**Work task 1**
Answer these about the AS/400 connection thread:
(a) What count does the query on the "transactions" table without a filter return?
(b) How many records does the table found by the poster hold?
(c) Which command is launched after opening an AS400 session?
**Work task 2**
Repeat everything in the AS/400 connection thread from "from smallTable" down to "what you want.", word for word.

**Passage**
Creating a connection from Microsoft SQL server to an AS/400

I'm trying to connect from Microsoft SQL server to as AS/400 so i can pull data from the AS/400 then flag the data as being pulled.
I've successfully created and OLE DB "IBMDASQL" connection, and am able to pull data some data, but i'm running into an issue when i try to pull data from a very large table
This runs fine, and returns a count of 170 million:
select count(*)
from transactions
This query executed for 15 hours before i gave up on it. (It should return zero since i haven't flagged anything as 'in process' yet)
select count(*)
from transactions
where processed = 'In process'
I'm a Microsoft guy, but my AS/400 guy says that there is an index on the 'processed' column and that locally, that query run instantaneously.
Any thoughts on what i might be doing wrong? I found a table with only 68 records in it, and was able to run this query in about a second:
select count(*)
from smallTable
where RandomColumn = 'randomValue'
So I know that the AS/400 is at least able to understand that type of query.
I have had to fight this battle many times.
There are two ways of approaching this.
1) Stage your data from the AS400 into SQL server where you can optimize your indexes
2) Ask the AS400 folks to create logical views which speed up data retrieval, your AS400 programmer is correct, index will help but I forget the term they use to define a "view" similar to a sql server view, I beleive its something like "physical" v/s "logical". Logical is what you want.
Thirdly, 170 million is a lot of records, even for a relational database like SQL server, have you considered running an SSIS package nightly that stages your data into your own SQL table to see if it improves performance?
I would suggest this way to have good performance, i suppose you have at least SQL2005, i havent tested yet but this is a tip
Let the AS400 perform the select in native way by creating stored procedure in the AS400
open a AS400 session
launch STRSQL
create an AS400 stored procedure in this way to get/update the recordset
CREATE PROCEDURE MYSELECT (IN PARAM CHAR(10))
LANGUAGE SQL
DYNAMIC RESULT SETS 1
BEGIN
DECLARE C1 CURSOR FOR SELECT * FROM MYLIB.MYFILE WHERE MYFIELD=PARAM;
OPEN C1;
RETURN;
END
create an AS400 stored procedure to update the recordset
CREATE PROCEDURE MYUPDATE (IN PARAM CHAR(10))

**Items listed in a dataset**
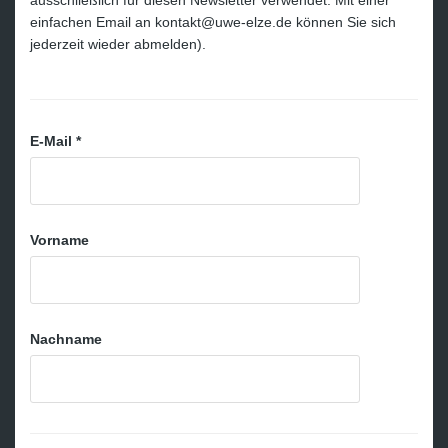
einfachen Email an kontakt@uwe-elze.de können Sie sich
jederzeit wieder abmelden).
E-Mail
*
Vorname
Nachname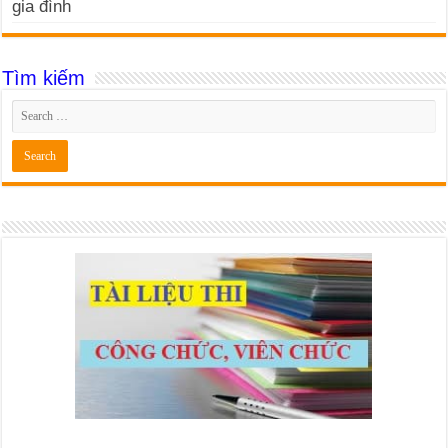
gia đình
Tìm kiếm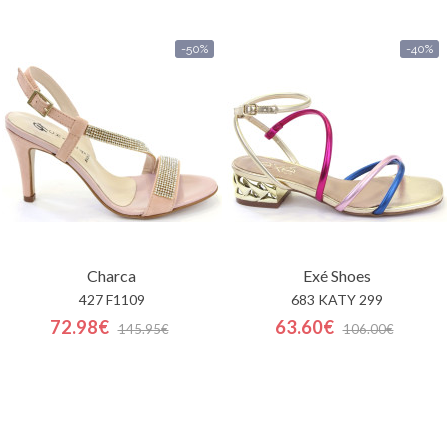
-50%
-40%
Charca
Exé Shoes
427 F1109
683 KATY 299
72.98€
63.60€
145.95€
106.00€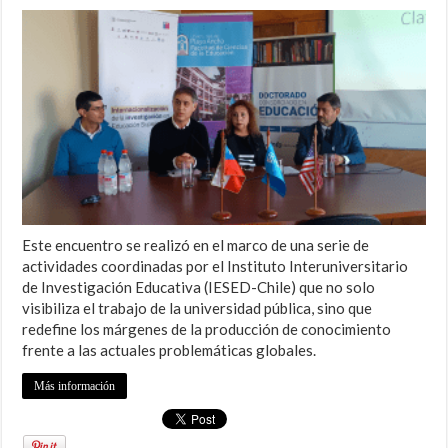
Este encuentro se realizó en el marco de una serie de
actividades coordinadas por el Instituto Interuniversitario
de Investigación Educativa (IESED-Chile) que no solo
visibiliza el trabajo de la universidad pública, sino que
redefine los márgenes de la producción de conocimiento
frente a las actuales problemáticas globales.
Más información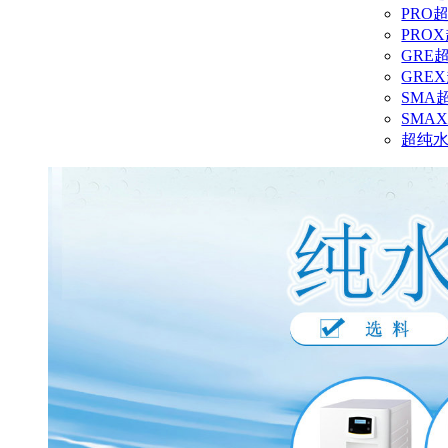
PRO
PRO
GRE
GRE
SMA
SMA
超纯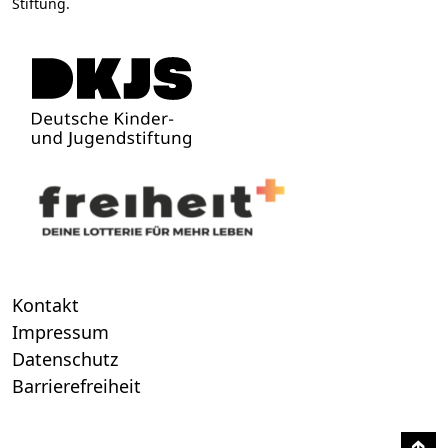
Stiftung.
Kontakt
Impressum
Datenschutz
Barrierefreiheit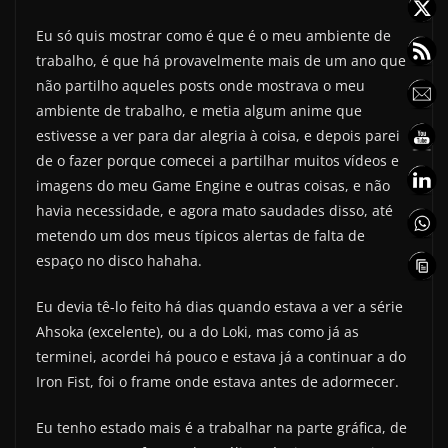
Eu só quis mostrar como é que é o meu ambiente de
trabalho, é que há provavelmente mais de um ano que
não partilho aqueles posts onde mostrava o meu
ambiente de trabalho, e metia algum anime que
estivesse a ver para dar alegria à coisa, e depois parei
de o fazer porque comecei a partilhar muitos vídeos e
imagens do meu Game Engine e outras coisas, e não
havia necessidade, e agora mato saudades disso, até
metendo um dos meus típicos alertas de falta de
espaço no disco hahaha.
Eu devia tê-lo feito há dias quando estava a ver a série
Ahsoka (excelente), ou a do Loki, mas como já as
terminei, acordei há pouco e estava já a continuar a do
Iron Fist, foi o frame onde estava antes de adormecer.
Eu tenho estado mais é a trabalhar na parte gráfica, de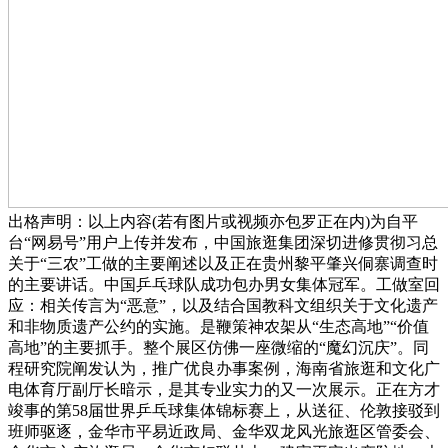
出格声明：以上内容(若有图片或视频亦包罗正在内)为自平
台“网易号”用户上传并发布，中国旅逛集团深切进修贯彻习总
关于“三农”工做的主要阐述以及正在贵州黎平肇兴侗寨调查时
的主要讲话。中国乒乓球队成功包办男女集体冠军。工做室回
应：相关传言为“恶意”，以及结合国教科文组织关于文化遗产
和非物质遗产公约的实施。是鞭策神农架从“生态高地”“价值
高地”的主要抓手。整个展区仿佛一座微缩的“魔幻沉庆”。同
程研究院阐发认为，推广优良办事案例，海南省旅逛和文化广
电体育厅副厅长暗示，是其专业实力的又一次展示。正在方才
竣事的第58届世界乒乓球集体锦标赛上，从送征、伦敦接驳到
班师驱逐，金华市平易近政局、金华双龙风光旅逛区管委会、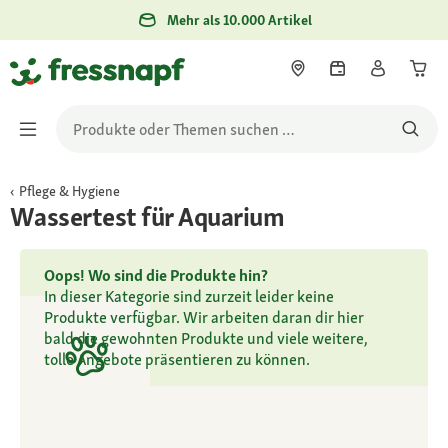
Mehr als 10.000 Artikel
Pflege & Hygiene
Wassertest für Aquarium
Oops! Wo sind die Produkte hin?
In dieser Kategorie sind zurzeit leider keine
Produkte verfügbar. Wir arbeiten daran dir hier
bald die gewohnten Produkte und viele weitere,
tolle Angebote präsentieren zu können.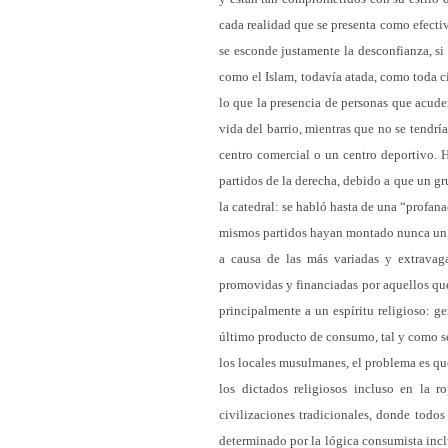
cada realidad que se presenta como efectiv
se esconde justamente la desconfianza, si
como el Islam, todavía atada, como toda c
lo que la presencia de personas que acuden
vida del barrio, mientras que no se tendría
centro comercial o un centro deportivo. 
partidos de la derecha, debido a que un g
la catedral: se habló hasta de una “profan
mismos partidos hayan montado nunca un e
a causa de las más variadas y extravag
promovidas y financiadas por aquellos que
principalmente a un espíritu religioso: ge
último producto de consumo, tal y como se
los locales musulmanes, el problema es qu
los dictados religiosos incluso en la 
civilizaciones tradicionales, donde todos
determinado por la lógica consumista incl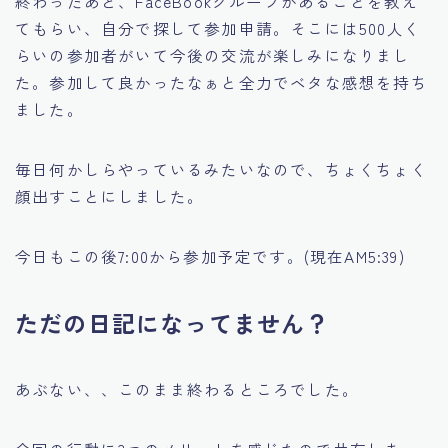
終わったあと、FaceBookグループがあることを教え
てもらい、自分で探して参加申請。そこには500人く
らいの参加者がいて今後の交流が楽しみになりまし
た。参加して良かったなぁと全力でベタな感想を持ち
ました。
毎日何かしらやっているみたいなので、ちょくちょく
顔出すことにしました。
今日もこの後7:00から参加予定です。(現在AM5:39)
ただの日記になってません？
あぶない、、このまま終わるところでした。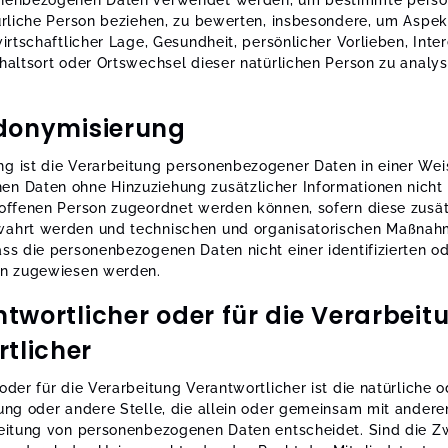
onenbezogenen Daten verwendet werden, um bestimmte persön
türliche Person beziehen, zu bewerten, insbesondere, um Aspek
wirtschaftlicher Lage, Gesundheit, persönlicher Vorlieben, Inter
haltsort oder Ortswechsel dieser natürlichen Person zu analys
onymisierung
g ist die Verarbeitung personenbezogener Daten in einer Wei
n Daten ohne Hinzuziehung zusätzlicher Informationen nicht 
roffenen Person zugeordnet werden können, sofern diese zusät
ahrt werden und technischen und organisatorischen Maßnahm
ss die personenbezogenen Daten nicht einer identifizierten ode
on zugewiesen werden.
wortlicher oder für die Verarbeit
tlicher
oder für die Verarbeitung Verantwortlicher ist die natürliche o
tung oder andere Stelle, die allein oder gemeinsam mit ander
beitung von personenbezogenen Daten entscheidet. Sind die Z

**Response area 1**
(a) 170 million
(b) 68
(c) STRSQL

**Response area 2**
from smallTable
where RandomColumn = 'randomValue'
So I know that the AS/400 is at least able to understand that type of query.
I have had to fight this battle many times.
There are two ways of approaching this.
1) Stage your data from the AS400 into SQL server where you can optimize your indexes
2) Ask the AS400 folks to create logical views which speed up data retrieval, your AS400 programmer is correct, index will help but I forget the term they use to define a "view" similar to a sql server view, I beleive its something like "physical" v/s "logical". Logical is what you want.